Provided information:

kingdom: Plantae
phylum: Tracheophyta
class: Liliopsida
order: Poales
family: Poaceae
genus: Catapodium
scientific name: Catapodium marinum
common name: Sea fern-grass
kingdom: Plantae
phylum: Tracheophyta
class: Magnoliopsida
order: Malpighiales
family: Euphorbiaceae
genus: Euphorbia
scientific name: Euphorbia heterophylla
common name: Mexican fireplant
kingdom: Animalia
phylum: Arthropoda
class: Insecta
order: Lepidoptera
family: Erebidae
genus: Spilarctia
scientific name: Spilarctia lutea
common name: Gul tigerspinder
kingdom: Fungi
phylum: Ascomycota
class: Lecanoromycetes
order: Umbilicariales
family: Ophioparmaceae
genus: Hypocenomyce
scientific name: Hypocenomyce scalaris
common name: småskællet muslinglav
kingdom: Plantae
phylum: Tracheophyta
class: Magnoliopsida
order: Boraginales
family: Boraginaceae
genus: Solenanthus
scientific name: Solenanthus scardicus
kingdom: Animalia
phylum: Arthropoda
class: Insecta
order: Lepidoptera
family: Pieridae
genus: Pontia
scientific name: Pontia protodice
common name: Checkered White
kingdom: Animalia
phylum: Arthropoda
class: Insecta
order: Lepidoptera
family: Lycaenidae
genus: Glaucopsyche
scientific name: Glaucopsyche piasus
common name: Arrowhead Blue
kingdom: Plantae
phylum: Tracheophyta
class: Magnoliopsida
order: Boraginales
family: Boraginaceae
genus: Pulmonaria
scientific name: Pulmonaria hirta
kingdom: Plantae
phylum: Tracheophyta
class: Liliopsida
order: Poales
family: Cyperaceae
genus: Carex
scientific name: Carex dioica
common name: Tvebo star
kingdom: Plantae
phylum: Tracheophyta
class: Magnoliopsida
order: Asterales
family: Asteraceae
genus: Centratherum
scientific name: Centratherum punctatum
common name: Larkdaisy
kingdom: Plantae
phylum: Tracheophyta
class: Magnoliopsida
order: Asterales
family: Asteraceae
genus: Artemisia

Task details:
Copy every one of the rows above again, line for line, with no changes.

Result of this task:
kingdom: Plantae
phylum: Tracheophyta
class: Liliopsida
order: Poales
family: Poaceae
genus: Catapodium
scientific name: Catapodium marinum
common name: Sea fern-grass
kingdom: Plantae
phylum: Tracheophyta
class: Magnoliopsida
order: Malpighiales
family: Euphorbiaceae
genus: Euphorbia
scientific name: Euphorbia heterophylla
common name: Mexican fireplant
kingdom: Animalia
phylum: Arthropoda
class: Insecta
order: Lepidoptera
family: Erebidae
genus: Spilarctia
scientific name: Spilarctia lutea
common name: Gul tigerspinder
kingdom: Fungi
phylum: Ascomycota
class: Lecanoromycetes
order: Umbilicariales
family: Ophioparmaceae
genus: Hypocenomyce
scientific name: Hypocenomyce scalaris
common name: småskællet muslinglav
kingdom: Plantae
phylum: Tracheophyta
class: Magnoliopsida
order: Boraginales
family: Boraginaceae
genus: Solenanthus
scientific name: Solenanthus scardicus
kingdom: Animalia
phylum: Arthropoda
class: Insecta
order: Lepidoptera
family: Pieridae
genus: Pontia
scientific name: Pontia protodice
common name: Checkered White
kingdom: Animalia
phylum: Arthropoda
class: Insecta
order: Lepidoptera
family: Lycaenidae
genus: Glaucopsyche
scientific name: Glaucopsyche piasus
common name: Arrowhead Blue
kingdom: Plantae
phylum: Tracheophyta
class: Magnoliopsida
order: Boraginales
family: Boraginaceae
genus: Pulmonaria
scientific name: Pulmonaria hirta
kingdom: Plantae
phylum: Tracheophyta
class: Liliopsida
order: Poales
family: Cyperaceae
genus: Carex
scientific name: Carex dioica
common name: Tvebo star
kingdom: Plantae
phylum: Tracheophyta
class: Magnoliopsida
order: Asterales
family: Asteraceae
genus: Centratherum
scientific name: Centratherum punctatum
common name: Larkdaisy
kingdom: Plantae
phylum: Tracheophyta
class: Magnoliopsida
order: Asterales
family: Asteraceae
genus: Artemisia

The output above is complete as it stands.